Sunday, July 12, 2015

Classifieds information

It's hard to emphasise just how important the newspaper classifieds were. If the telegraph was the nineteenth century Internet then the morning newspaper was the eBay of its day.

The paper acted as conduit for folk to exchange products and services, to find love or find a lost puppy.

There's a little bit of those other sections that finds itself again in the classifieds. I've seen magazines that are principally ads for cars for sale. It doesn't seem to matter that this is going to go out of utility faster than fashion and current affairs; once the vehicle's sold, there's no more to be said.

Perhaps magazines have an expectation of durability beyond that of the newsletter and so we don't expect to find ones designed for obsolescence. Trade journals and academic journals don't particularly hope for this since they want return for their investment and neither a model of commerce nor a theoretical model are of much use if they are replaced before they can meet that benchmark.


Wednesday, July 08, 2015

As is the fashion

I'm the blogger that forgot fashion (as opposed to..), unlike the world of publication, which absolutely thrives on it. Newspapers have swept in every era, fashion fills in whole sections of magazines and whole sections of newsagencies, trade journals display an array of style-directed content and newsletters keep the salon pumping. And fashion is studied from every angle.


Sunday, July 05, 2015

What's my zine?

Where newspapers will cater to lifestyles and interests by either lumping them in with diverse others so that you can skip to that article on computer simulation , or suprise you by including a feature virtual reality when it's not the sort of thing they're known to run;  magazines give it to you on a plate. There are general knowledge magazines that emulate the scatter gun approach of the newspaper but there are many more that go straight to the area of interest.

Magazines don't just have interviews, sometimes they signal their inclusion in the title. In specialist fields, they still declare the presence of interviews.

If an artist has enough significance, there'll be a magazine either about them or a movement they've inspired.

Magazines aren't interested in usurping the role of other media; where they may have set the groundwork for much of what appears on reality TV, they're just as happy either producing their own variations on different gardening methods or conditions as they are piggybacking on shows like Burke's Backyard or Gardening Australia. The former's magazine incarnation kept going long after the television program had finished.

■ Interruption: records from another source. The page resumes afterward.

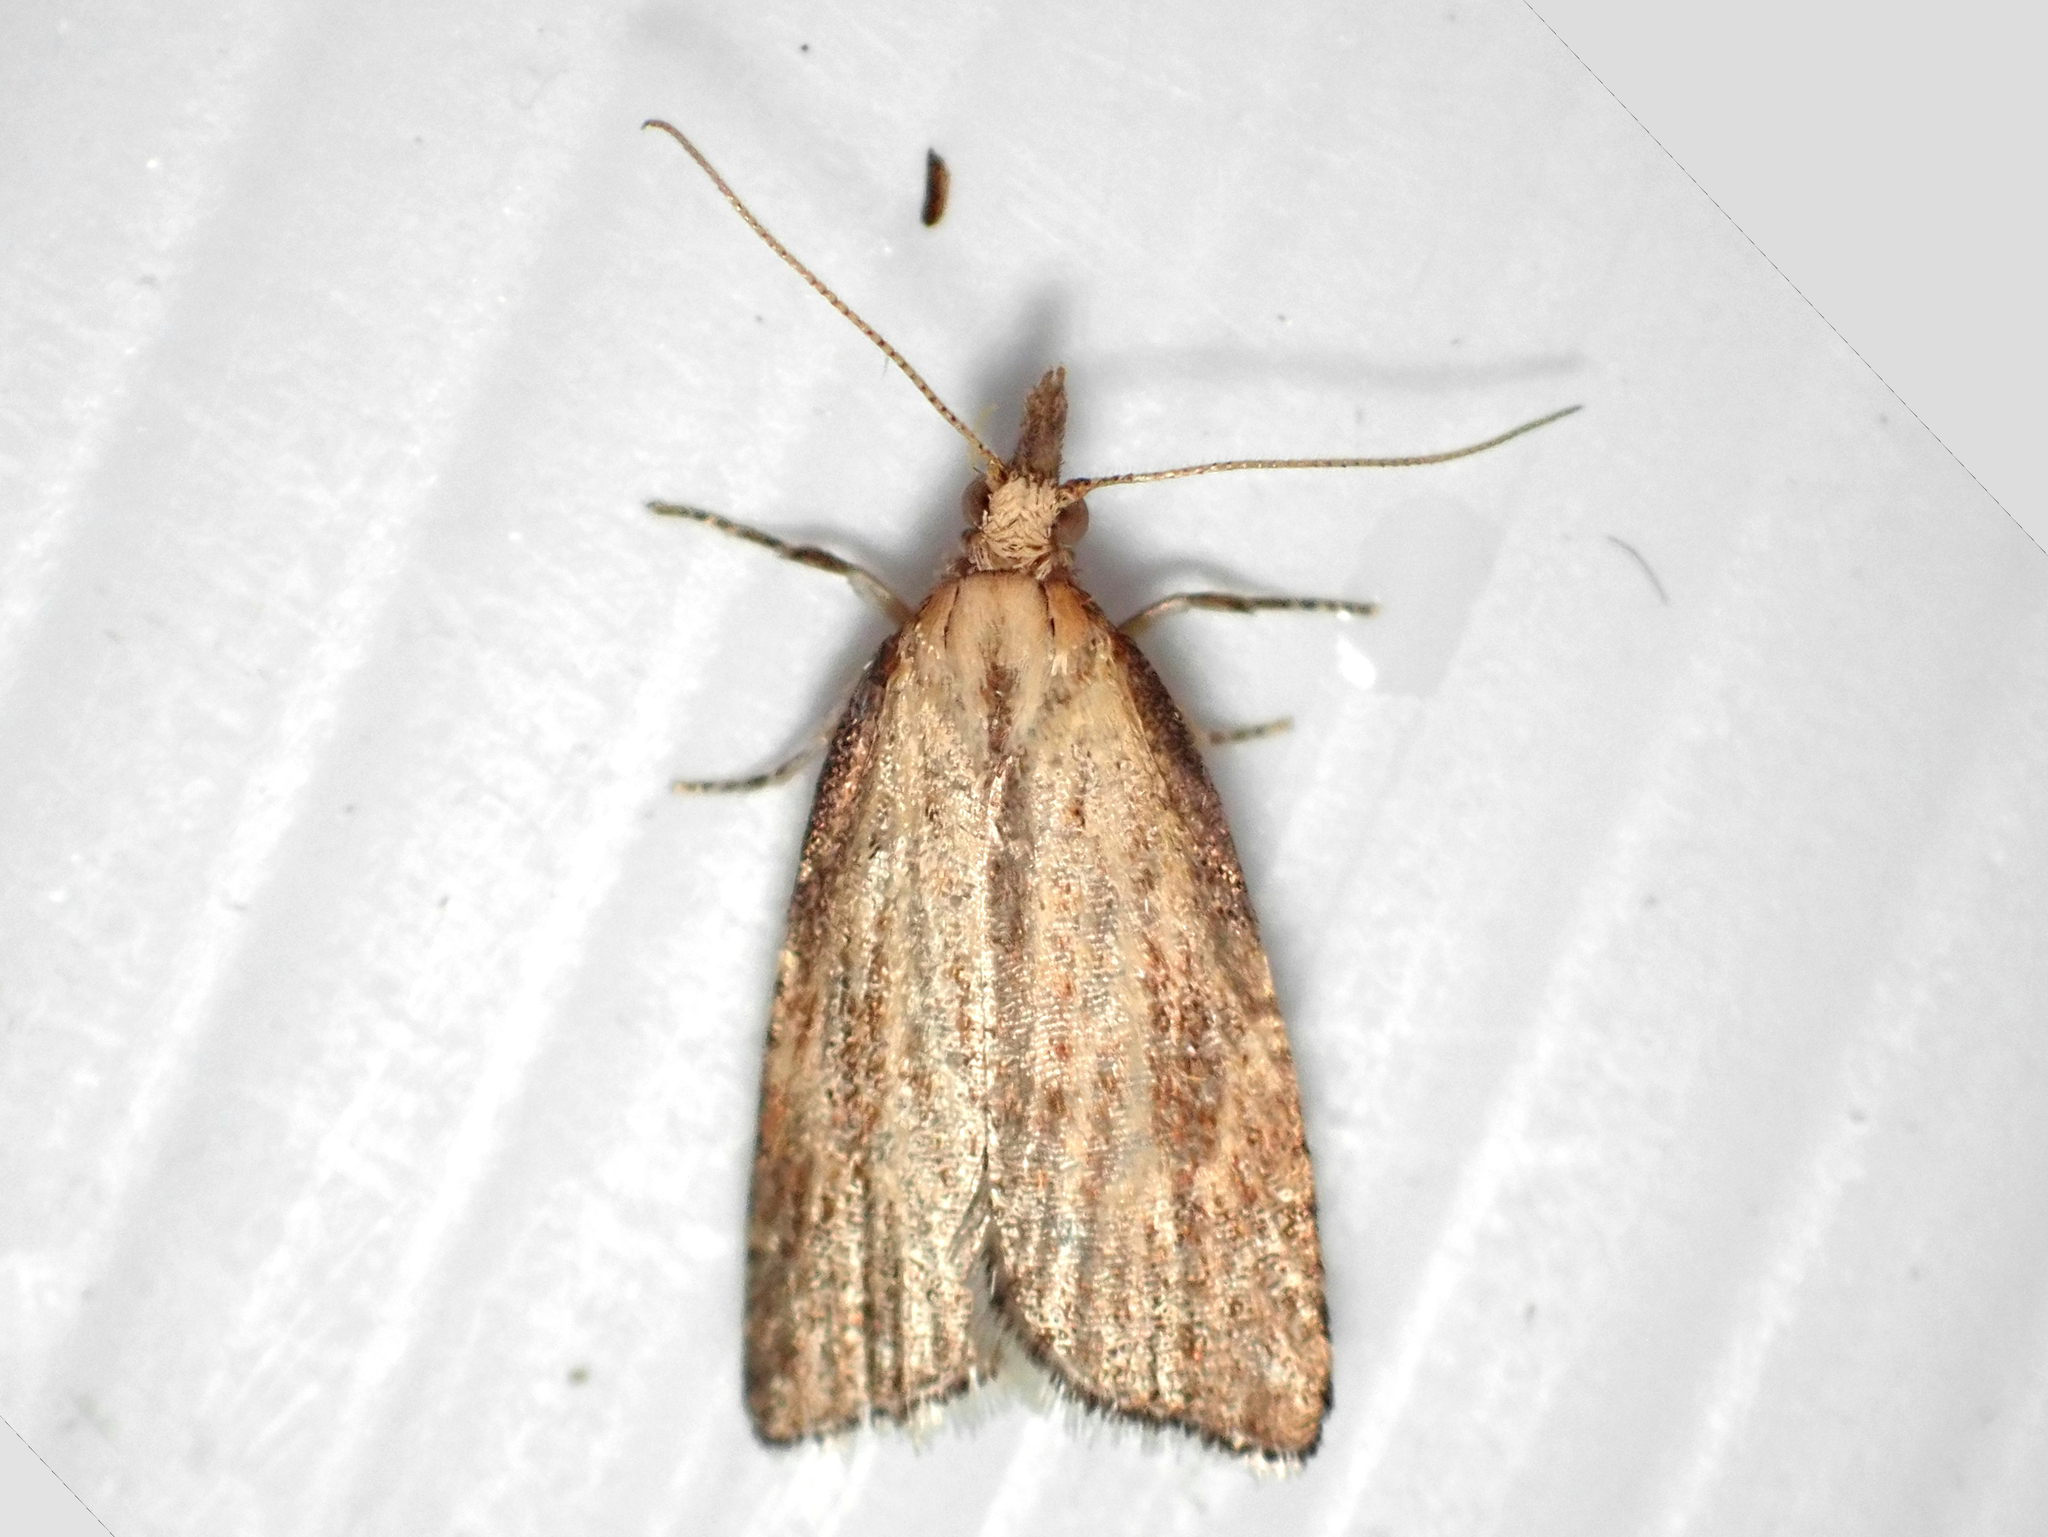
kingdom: Animalia
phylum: Arthropoda
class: Insecta
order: Lepidoptera
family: Tortricidae
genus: Catamacta
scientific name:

And if your enthusiasm is for a niche like box kites, magazines may just have had a go. Obviously it's trickier veering from a dependable formula such as evinced in Taste of Home because, after all, even box kite enthusiasts may not wish to purchase a publication about the subject on a bi-monthly basis.

This is typically where zines have come in; produced out of a passion or enthusiasm for something, teenagers in garages not playing in a band may have been busy writing about one.

Newsletters are happy to indulge their readers' proclivities and may do so at the individual business level. Trade journals naturally deal with lifestyle interests through the industries that support them and academic journals take an interest in their studies.

Saturday, July 04, 2015

Overlooking lifestyle

I was going to move straight to the classifieds without acknowledging that newspapers traditionally gave so much more bang for your buck. The Internet generation might think this is their way of clawing back readership but, in fact, they were the first to run specialist columns on the panoply of interests: gardening, cooking, dining out, travel, bridge, concerts and gigs, plays.

Indeed, while we've said that sport takes precedence over the arts, the weekend newspaper at least has long had a pullout literary and visual art section that contains book reviews, album reviews, live reviews, theatre reviews, film reviews; art reviews, television reviews..not to mention interviews with the artistes and articles about every endeavour that is either popular or potentially interesting to the weekend reader.